Baba, anne, büyük insan topluluğunun şefleri de ölümlü ve yanılabilirdirler. İktidarı elde etme arzusu, sevgi ve yardım gibi etkenler de tanrının toplumsal ve ahlaksal (moral) anlamının yaratılmasına neden olmaktadır. Tanrı kayrası (hikmeti) insanı koruyor, onun yazgısına hükmediyor, onu ödüllendiriyor veya cezalandırıyor. Tanrı, insanların tasarımına göre, kabile yaşamının, insanlığın ve ayrıca bu sözcüğün en geniş anlamıyla yaşamın koruyucusu, başa gelen felaketler ve tatmin edilmemiş istekler konusunda bir avutucu, ölü ruhların koruyucusudur. Tanrı kavramının toplumsal veya ahlaksal anlamı böyledir.

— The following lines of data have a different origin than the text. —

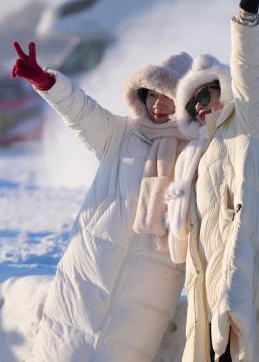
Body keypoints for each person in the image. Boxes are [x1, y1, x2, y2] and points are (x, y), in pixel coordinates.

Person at [10, 42, 192, 361]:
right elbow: (80, 112)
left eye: (168, 97)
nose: (158, 105)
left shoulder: (196, 154)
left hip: (148, 294)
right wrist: (46, 82)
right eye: (152, 94)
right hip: (87, 279)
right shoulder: (120, 134)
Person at [166, 0, 259, 362]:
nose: (201, 107)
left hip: (246, 284)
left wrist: (247, 13)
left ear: (223, 86)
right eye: (193, 105)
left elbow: (252, 73)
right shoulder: (201, 154)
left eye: (206, 94)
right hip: (211, 294)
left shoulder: (252, 120)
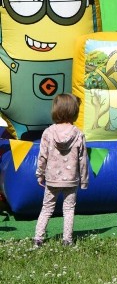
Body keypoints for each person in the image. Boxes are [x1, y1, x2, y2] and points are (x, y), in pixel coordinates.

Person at [33, 94, 89, 247]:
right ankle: (67, 240)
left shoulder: (48, 132)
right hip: (71, 179)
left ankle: (38, 239)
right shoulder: (78, 134)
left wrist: (40, 174)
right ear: (74, 111)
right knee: (69, 209)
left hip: (52, 179)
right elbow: (83, 159)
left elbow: (42, 156)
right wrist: (84, 180)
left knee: (47, 208)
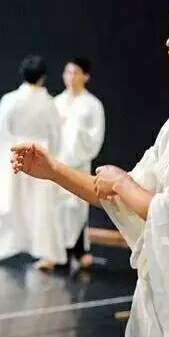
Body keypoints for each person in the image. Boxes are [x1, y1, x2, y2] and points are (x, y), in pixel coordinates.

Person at [12, 0, 169, 337]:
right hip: (159, 295)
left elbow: (165, 205)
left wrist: (123, 184)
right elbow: (121, 193)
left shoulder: (92, 106)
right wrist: (53, 170)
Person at [0, 55, 65, 270]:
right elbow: (56, 135)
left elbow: (0, 132)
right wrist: (53, 158)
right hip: (40, 155)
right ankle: (48, 255)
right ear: (42, 77)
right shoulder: (49, 103)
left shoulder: (10, 100)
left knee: (7, 204)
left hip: (14, 155)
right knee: (41, 206)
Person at [54, 58, 105, 270]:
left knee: (76, 208)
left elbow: (95, 136)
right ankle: (56, 252)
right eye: (68, 72)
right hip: (57, 164)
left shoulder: (92, 105)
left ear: (85, 76)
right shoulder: (57, 102)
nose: (71, 77)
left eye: (75, 73)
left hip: (78, 165)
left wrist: (77, 133)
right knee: (57, 208)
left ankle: (79, 250)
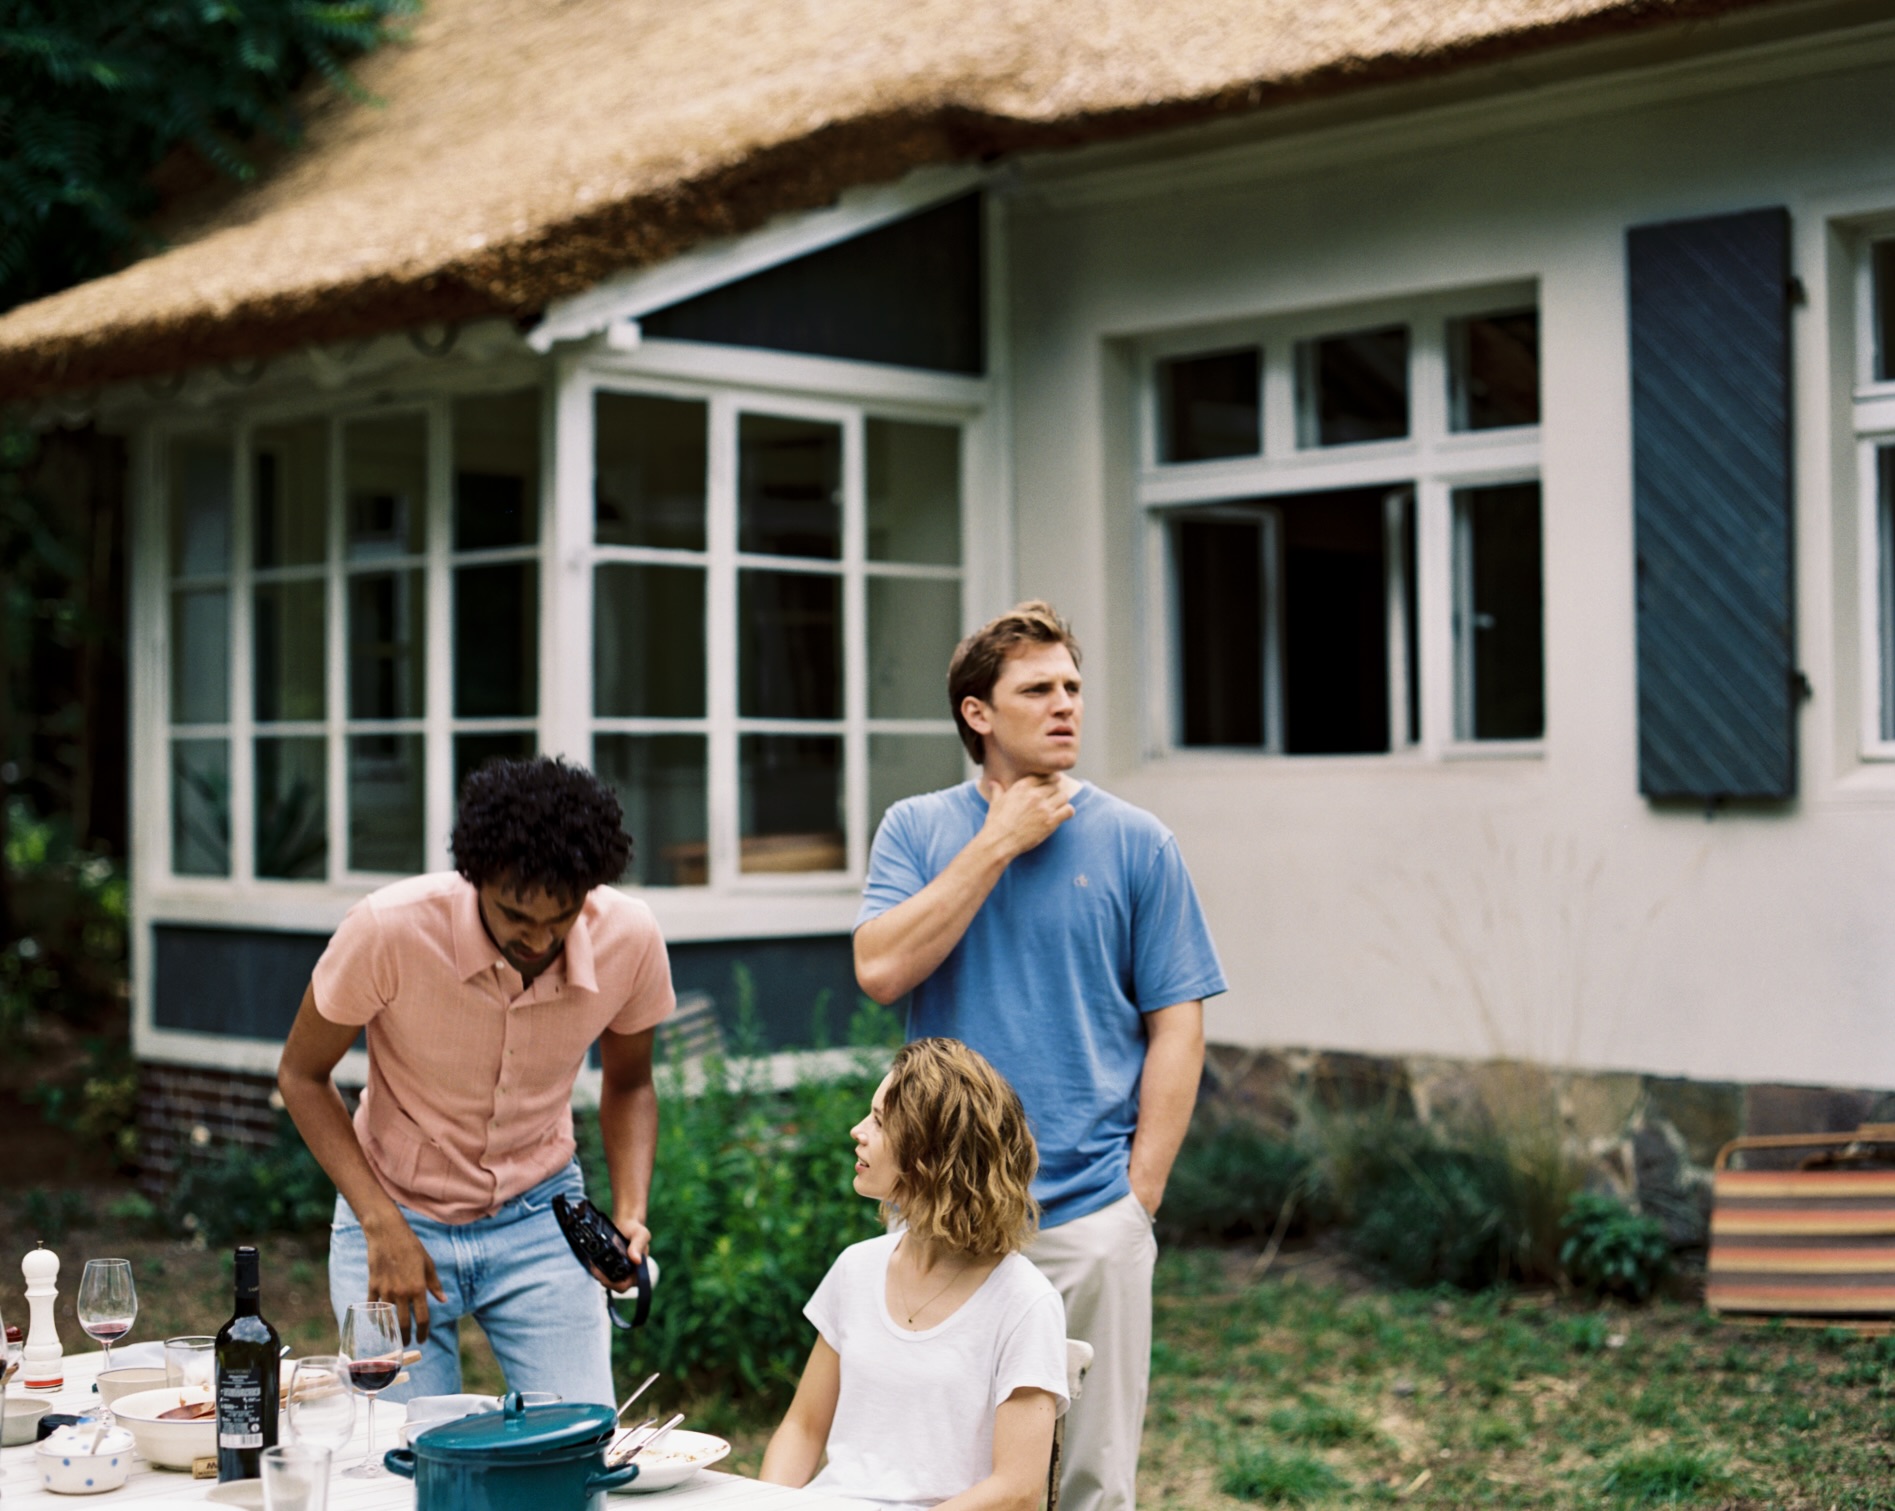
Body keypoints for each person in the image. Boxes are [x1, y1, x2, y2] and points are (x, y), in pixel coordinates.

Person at [854, 602, 1226, 1511]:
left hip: (1092, 1212)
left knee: (1093, 1475)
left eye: (1072, 687)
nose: (1065, 705)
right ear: (978, 714)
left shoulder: (1139, 842)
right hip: (939, 1207)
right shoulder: (915, 829)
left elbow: (1176, 1022)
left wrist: (1139, 1196)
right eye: (1037, 689)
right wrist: (998, 843)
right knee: (945, 1466)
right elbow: (881, 968)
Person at [277, 756, 673, 1406]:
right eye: (517, 915)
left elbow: (629, 1084)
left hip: (540, 1214)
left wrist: (628, 1213)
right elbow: (301, 1073)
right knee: (402, 1468)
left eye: (562, 916)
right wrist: (380, 1223)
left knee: (575, 1455)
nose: (540, 939)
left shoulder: (629, 936)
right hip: (394, 1209)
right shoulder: (387, 929)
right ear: (476, 876)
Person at [761, 1037, 1068, 1511]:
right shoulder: (855, 1268)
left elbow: (1019, 1489)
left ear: (936, 1154)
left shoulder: (1024, 1302)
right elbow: (802, 1428)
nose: (856, 1131)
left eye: (880, 1122)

Kutsal Kitap’ta (Tevrat) korku dininin ahlak (moral) dinine dönüşümünü izleyerek görmek olası. Bu dönüşümün devamını da Yeni Ahit’te (İncil) saptamak olanaklıdır. Bütün uygar halkların, ayrıca Doğu halklarının dinleri, aslında ahlak dinleridirler. Korku dininden ahlak dinine geçiş, bir halkın yaşamında önemli bir süreç demektir. İlkel insanların dininin, açıkça bir korku dini, uygar halkların dinlerinin ise, açıkça ahlak dinleri olduğu şeklindeki yanlış düşünceye karşı uyarıda bulunmak gerek. Ahlak dininin toplumsal yaşamın daha yüksek bir gelişme düzeyinde bulunma üstünlüğüne sahip olmasına karşın, gerek ilkel insanın dini, gerekse uygar halkların dinleri karma bir yapı gösterirler.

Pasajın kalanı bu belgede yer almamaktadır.